作業依頼 A =>
火サスのレビューで、桃井かおりが演じる中沢みずえの職業は何か。
作業依頼 B =>
火サスのレビューによると、乾刑事はなぜみずえを訪ねてきたのか。一〜三文で説明せよ。
作業依頼 C =>
火サスのレビューを、最後の文の後から引き取って書き継ぐこと。

提供文 =>
********

とはいえ主役は世良さんじゃなく、桃井かおりさんと原田芳雄さん。比較的マイナーな映画での共演が多いお二人を『火サス』で観られる点でも面白いし、前回レビューした『五番目の刑事』の主人公がそのまま中堅になったみたいな原田さんのキャラクターも大きな見どころ。

ちなみに原作はポーラ・ゴズリングのスリラー小説『逃げるアヒル』で、これより5年後にハリウッドでもシルヴェスター・スタローン先生が『コブラ』として映画化されており、それと比べてみるのもまた一興。(言うまでもなく片や『火サス』、片やスタローンですから作風は180度違います)



桃井さんが演じるのは中学校のごく平凡な理科教師・中沢みずえ。ところがある男が訪ねて来てから僅か5日間で、彼女の人生はまったく非凡なものに変わっちゃう。


「コーヒー牛乳飲む? コーヒー牛乳」

それが原田さん演じる“西新宿署”の乾刑事。(『五番目の刑事』は東新宿署でした)

函館でみずえの弟=中沢和夫らしき焼死体が発見されたので「北海道まで同行して遺体を確認して欲しい」というのが乾刑事の用件。コーヒー牛乳はまったく関係ありません。(牛乳が北海道産だった可能性は有り)


道警で捜査本部を指揮し、黒幕の匂いをプンプンさせてる新田警部に扮したのは、2年後に『太陽にほえろ!スペシャル』でも世良さんと共演することになる高橋幸治さん。


その部下であるベテラン刑事役に『ジャングル』の山谷初男さん。


新田警部とは旧知の仲で、中沢和夫が勤めてた大企業・幌平開発の札幌支社長である木村役には『代表取締役刑事』の高松英郎さん。

もうお察しでしょうから先に書きますが、その幌平開発の大規模な汚職の証拠を、中沢和夫が握っていた。東京でも支社長が不自然な自殺をしており、それを捜査してる乾刑事が和夫の行方を追ってたワケです。

ところが、どうやら焼死体が和夫じゃないことを密かに知ってる姉・みずえが命を狙われちゃう。

乾刑事は何故みずえが狙われるのか知らないまま、たった1人で彼女を護らなきゃいけなくなる。ぶっきらぼうな刑事・乾と謎多き女・みずえが、さんざん対立しながら函館→長万部→島内→歌別へと舞台を移し、行動を共にするうち恋愛感情とはまた違う絆を育んでいく。


『コブラ』はスタローン刑事がヒロイン(当時の妻=ブリジット・ニールセン)とすぐチョメチョメな感じになるし、事件もそんな複雑な話じゃなく(ただ彼女が殺人現場を目撃して狙われるだけ)、ひたすらドンパチを見せ場とする単純かつ荒唐無稽な(つまり私向けの)内容でした。

********

提供資料 =>
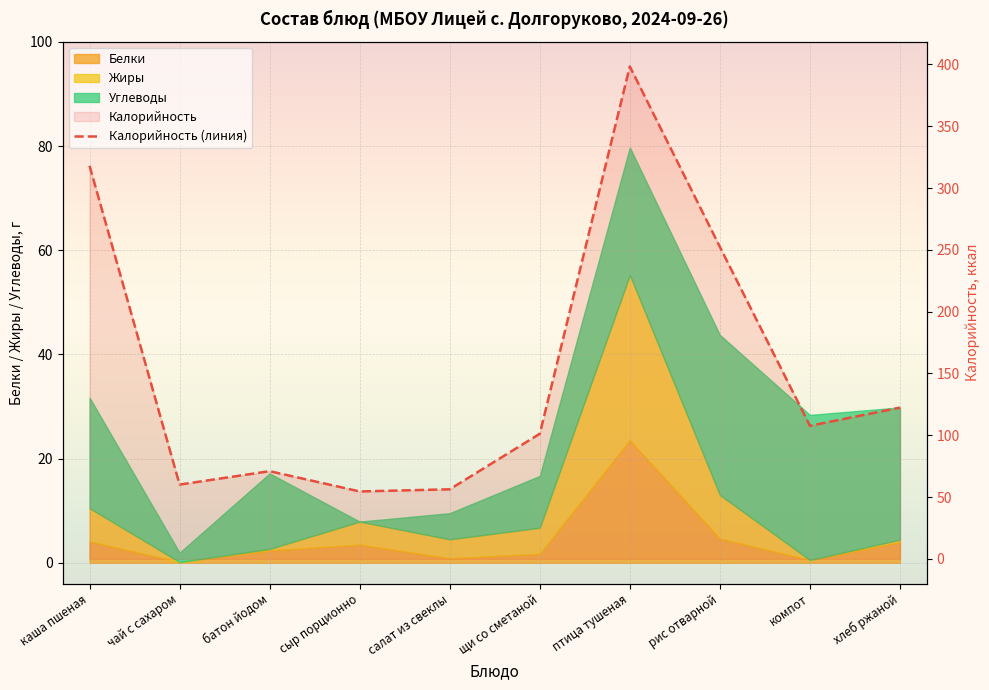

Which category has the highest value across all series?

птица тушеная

********

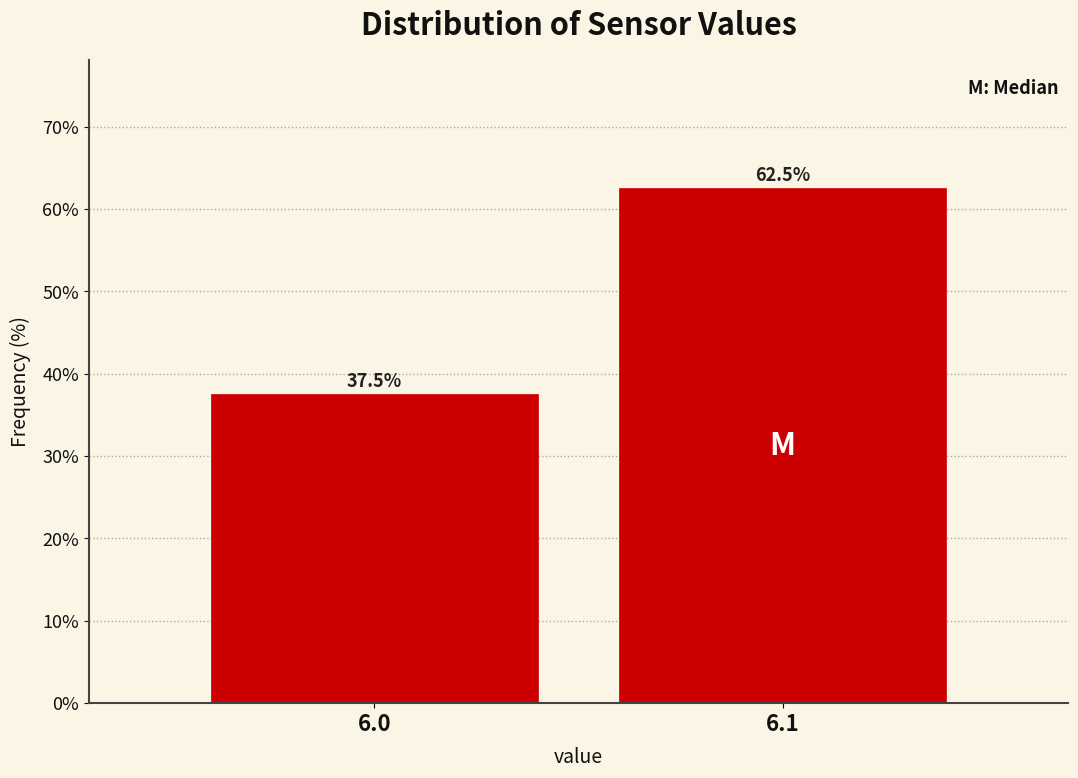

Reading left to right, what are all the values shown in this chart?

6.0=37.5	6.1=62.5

********

解答欄 A =>
中学校の理科教師である。

解答欄 B =>
函館で、みずえの弟・中沢和夫らしき焼死体が発見されたからだ。乾刑事は、北海道まで同行して遺体を確認してほしいと頼みに来た。

解答欄 C =>
で、ライフルで狙ってくる敵に対抗すべく、乾が新田警部に「頭はパーでもいいから腕の立つのをよこして下さい」と要望し、派遣されて来たのがボギーのプロトタイプこと、梅木刑事。



若い! おぼこい! ボギーより真面目で素直なキャラ設定だから、あえて若造っぽく演じられたのか、あるいはオンエアを観た世良さんが「刑事にしちゃガキっぽいな」と反省し、『太陽〜』や『ベイシティ刑事』では眼つきを鋭くするよう意識されたのか?



そうして島内パートから梅木刑事も加わり、ロードムービーとしての面白さも増して来ます。個人的にはやはり、後の東映Vシネマ第1弾『クライムハンター』(主役が世良さんで、その上司役が原田さん) の前日譚を思わせる2人の関係性にワクワクしちゃいます。



ぶっきらぼうな乾と違って物腰柔らな梅木に、弟の面影を見たみずえは彼が気に入ったご様子。そこには俗に言う「死亡フラグ」の匂いも漂ってます。



そして決戦の地、歌別へ。まさに『クライムハンター』を彷彿させる場面。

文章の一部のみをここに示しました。